Born: May 8, 1941 in Baton Rouge, La.
Died: April 14, 2005
John Fred Gourrier joined his first band with classmates in Baton Rouge. His friends were simply known as "white boys, doing black soul music." Local businessman Sam Montalbano regularly booked the band to perform at dances, and soon set forth with recording their single "Shirley" co-written by John Fred and Tommy Bryan. At just 16, John Fred was recording "Shirley" in the Cosimo Matassa studio in New Orleans backed up by Fats Domino's band. In 1959, the success of "Shirley" led John Fred to New York City to appear on rock 'n' roll pioneer Alan Freed's radio show.

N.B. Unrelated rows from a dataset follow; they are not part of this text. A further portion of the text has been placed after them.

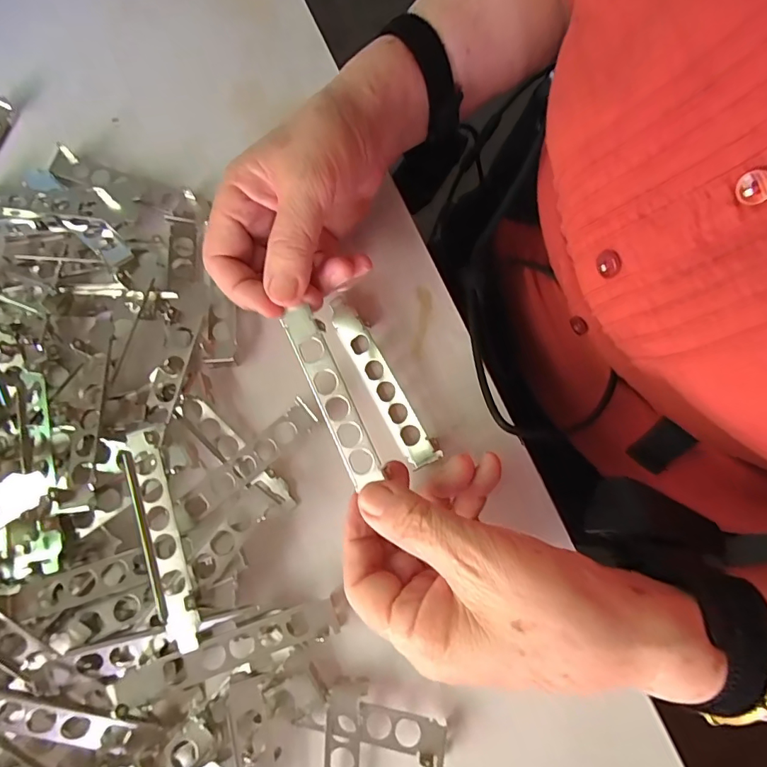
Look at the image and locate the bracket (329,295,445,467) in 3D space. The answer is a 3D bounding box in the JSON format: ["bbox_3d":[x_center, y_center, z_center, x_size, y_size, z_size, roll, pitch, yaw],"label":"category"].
[{"bbox_3d":[-0.001,-0.004,0.299,0.020,0.010,0.121,-28,79,-7],"label":"bracket"}]

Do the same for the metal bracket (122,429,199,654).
[{"bbox_3d":[-0.120,0.085,0.259,0.021,0.014,0.113,-18,78,-5],"label":"metal bracket"}]

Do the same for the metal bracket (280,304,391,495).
[{"bbox_3d":[-0.028,0.006,0.257,0.020,0.004,0.101,-26,83,9],"label":"metal bracket"}]

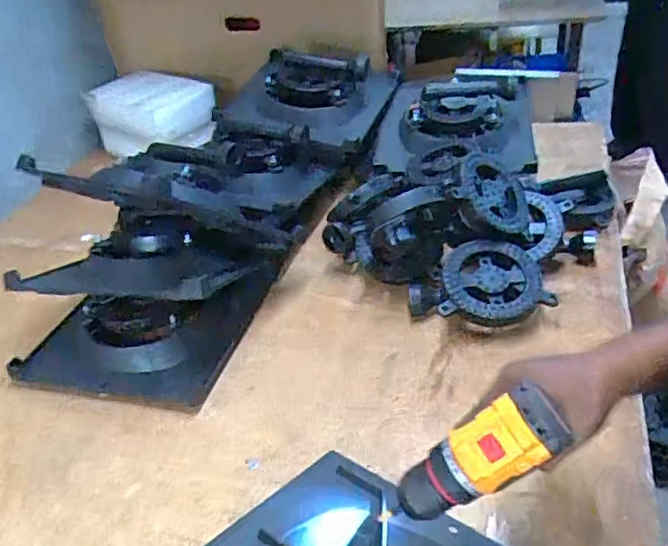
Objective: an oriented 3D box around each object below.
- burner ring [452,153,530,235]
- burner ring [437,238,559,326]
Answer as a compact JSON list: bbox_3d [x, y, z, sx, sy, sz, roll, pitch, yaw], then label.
[{"bbox_3d":[0.242,-0.124,0.909,0.126,0.030,0.139,37,52,-14],"label":"burner ring"},{"bbox_3d":[0.228,0.009,0.833,0.145,0.028,0.141,11,52,9],"label":"burner ring"}]

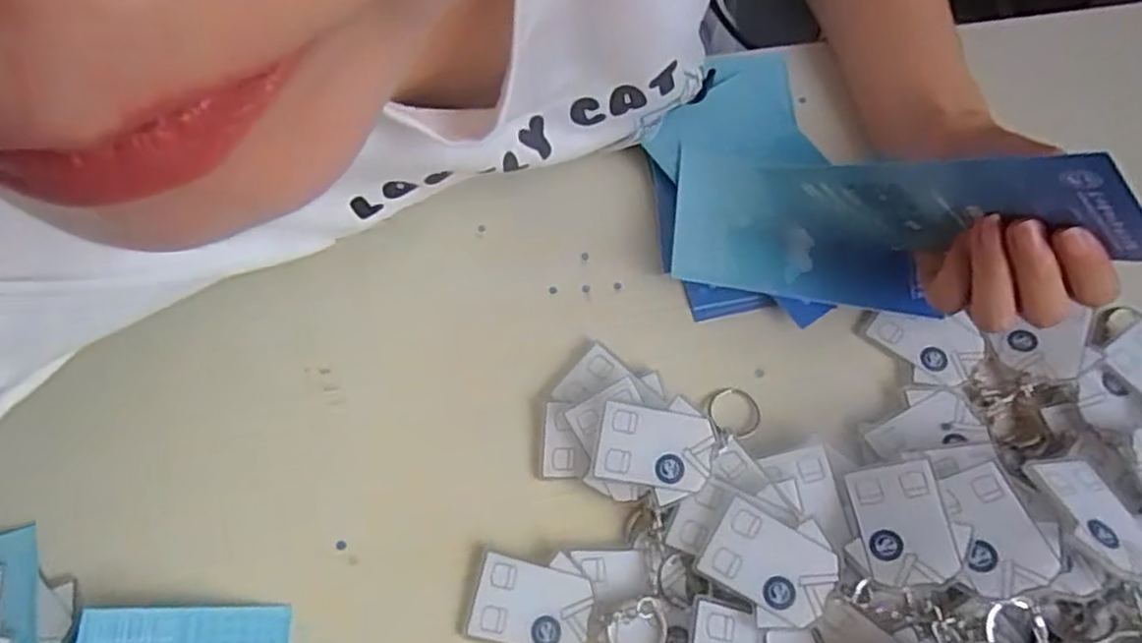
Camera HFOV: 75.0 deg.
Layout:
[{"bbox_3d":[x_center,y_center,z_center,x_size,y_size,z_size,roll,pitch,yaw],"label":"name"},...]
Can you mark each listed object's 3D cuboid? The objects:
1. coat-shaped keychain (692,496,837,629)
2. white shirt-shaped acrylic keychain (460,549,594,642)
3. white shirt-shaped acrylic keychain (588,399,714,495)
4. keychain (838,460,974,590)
[{"bbox_3d":[0.080,0.097,0.299,0.049,0.004,0.040,29,80,22],"label":"coat-shaped keychain"},{"bbox_3d":[-0.018,0.119,0.311,0.050,0.008,0.042,13,68,6],"label":"white shirt-shaped acrylic keychain"},{"bbox_3d":[0.035,0.053,0.324,0.050,0.004,0.039,8,77,13],"label":"white shirt-shaped acrylic keychain"},{"bbox_3d":[0.133,0.082,0.301,0.043,0.004,0.048,-16,54,14],"label":"keychain"}]

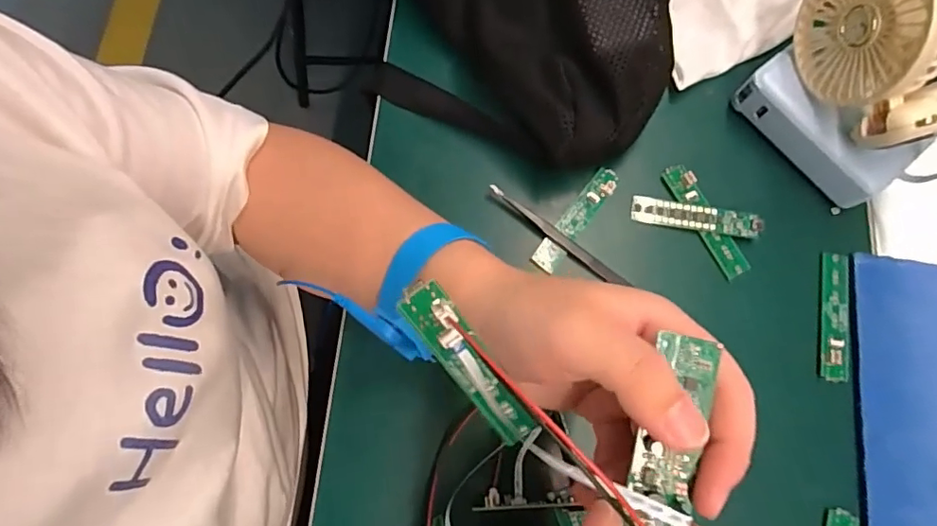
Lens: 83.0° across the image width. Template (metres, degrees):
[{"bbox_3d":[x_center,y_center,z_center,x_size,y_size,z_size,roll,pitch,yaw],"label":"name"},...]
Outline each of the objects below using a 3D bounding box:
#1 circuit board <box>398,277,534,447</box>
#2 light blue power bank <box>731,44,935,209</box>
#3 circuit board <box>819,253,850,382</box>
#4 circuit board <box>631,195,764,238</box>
[{"bbox_3d":[0.003,0.044,0.207,0.014,0.010,0.082,-39,115,-10],"label":"circuit board"},{"bbox_3d":[0.237,-0.092,0.360,0.047,0.039,0.113,-40,79,-10],"label":"light blue power bank"},{"bbox_3d":[0.238,0.034,0.343,0.017,0.006,0.085,11,75,3],"label":"circuit board"},{"bbox_3d":[0.153,-0.031,0.358,0.083,0.004,0.017,10,89,8],"label":"circuit board"}]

By 1966, John Fred was re-thinking his R&B approach, ultimately making a successful leap to the Top 40 that eluded other Louisiana soul bands of the era. With a sound that leaned more heavily toward the pop rock of the day, he found a new groove, with his Paula Records singles "Up and Down" and "Agnes English" each enjoying an eight-week ride at No. 1 in New Orleans. Regional successes such as these paved the way for John Fred's most popular hit "Judy in Disguise (With Glasses)," a song that was partially inspired by the Beatles' "Lucy in the Sky (With Diamonds)." "Judy in Disguise" was an immediate smash hit for John Fred & the Playboy Band in 1968. To date, the song has sold more than 5 million copies. After its success, John Fred decided to leave Paula Records and joined the likes of Elton John and Neil Diamond on the roster of Los Angeles-based Uni Records.
In 1979, John Fred began producing records for other artists, including Irma Thomas' critically acclaimed comeback album, Safe With Me. He has also written, performed and produced jingles for such advertisers as Greyhound Bus Lines, Decker Hot Dogs, and Ban Deodorant as well as the song "Baseball at the Box" for Louisiana State University's baseball team.